DOCUMENT PASSAGE
§
DNS Zones play a crucial role in managing various segments of the DNS namespace. In simple terms, a DNS zone is a part of the domain name space that a specific entity or organization administers. It’s a repository of DNS settings and records for a domain, enabling administrators to effectively manage the components of domains within their control.

Primary vs. Secondary DNS

Knowing the distinction between primary (master) and secondary (slave) DNS servers is vital to preserving a robust DNS infrastructure. The primary DNS server is an authoritative source of information for a specific zone, safeguarding the master copy of data in its zone file. Conversely, the secondary DNS server possesses a copy of the zone file from the primary DNS server, acting as a backup to ensure DNS continuity and availability.

Exploring DNS Root Servers

DNS root servers are a fundamental part of the DNS hierarchy, supporting the resolution of domain names. These servers initiate the process of resolving (translating) human-readable domain names into IP addresses. There are 13 sets of root servers worldwide, managed by 12 independent organizations, to ensure the internet operates reliably and stably.

Understanding Reverse DNS (rDNS)

Reverse DNS (rDNS) is a DNS function that maps IP addresses back to domain names. It’s the inverse operation of the DNS, primarily used for logging and troubleshooting. For instance, mail servers often utilize rDNS to verify the domain name of incoming connections, providing an extra layer of security against spam emails.

Importance of Accurate DNS Zone Files

Maintaining accurate and current DNS zone files is critical for efficient DNS resolution. These files contain the specifics of every domain within the zone, including their corresponding IP addresses. Any inaccuracies or outdated information can lead to DNS resolution errors, impacting the availability of websites and services. Regularly updating and verifying the accuracy of DNS zone files is a crucial practice for any organization.

DNS Lookups: Recursive and Iterative

Two distinct types of DNS lookups exist: recursive and iterative. Each plays a specific role in the DNS lookup process, contributing to the seamless navigation we enjoy online.
§
DATA SECTION

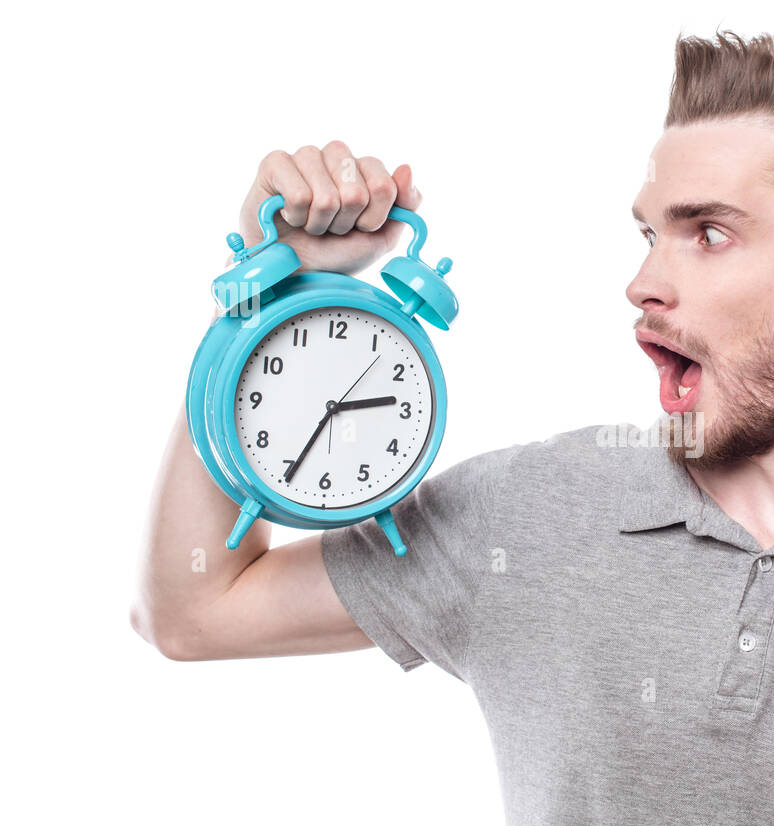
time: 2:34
§
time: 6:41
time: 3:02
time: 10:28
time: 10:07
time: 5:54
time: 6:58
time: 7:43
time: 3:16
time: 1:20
§
GOAL 1
In the DNS passage, rewrite the portion from "Knowing the distinction" up to and including "continuity and availability.", substituting "standby" for "backup".
GOAL 2
According to the DNS passage, how many independent organizations manage the root server sets?
GOAL 3
Extend the DNS passage, starting after its final sentence.

EXERCISE RESPONSE 1
Knowing the distinction between primary (master) and secondary (slave) DNS servers is vital to preserving a robust DNS infrastructure. The primary DNS server is an authoritative source of information for a specific zone, safeguarding the master copy of data in its zone file. Conversely, the secondary DNS server possesses a copy of the zone file from the primary DNS server, acting as a standby to ensure DNS continuity and availability.

EXERCISE RESPONSE 2
12 independent organizations.

EXERCISE RESPONSE 3
When a client requests a DNS lookup, it can be handled in two ways: recursively or iteratively. In a recursive lookup, the DNS resolver, often managed by your Internet Service Provider (ISP), takes full responsibility for the query. It will contact various DNS servers until it finds the authoritative server with the requested IP address. The resolver then returns this information to the client.

On the other hand, an iterative lookup works differently. The DNS resolver provides the client with the best answer it can based on its cache. If it doesn’t have the answer, it guides the client to a DNS server that might. The client then must request the information from this new server, continuing the process until it finds the answer.

DNS Security

DNS is vulnerable to several security threats, including DNS spoofing, DNS cache poisoning, and DNS tunneling. DNS spoofing involves redirecting traffic to a fake website by changing the DNS mapping. DNS cache poisoning involves corrupting the DNS cache to redirect traffic to a fake website. DNS tunneling involves using DNS traffic to bypass firewalls and send data outside the network.

To prevent these security threats, DNSSEC (DNS Security Extensions) is used. DNSSEC adds digital signatures to DNS records to ensure that they are authentic and have not been tampered with.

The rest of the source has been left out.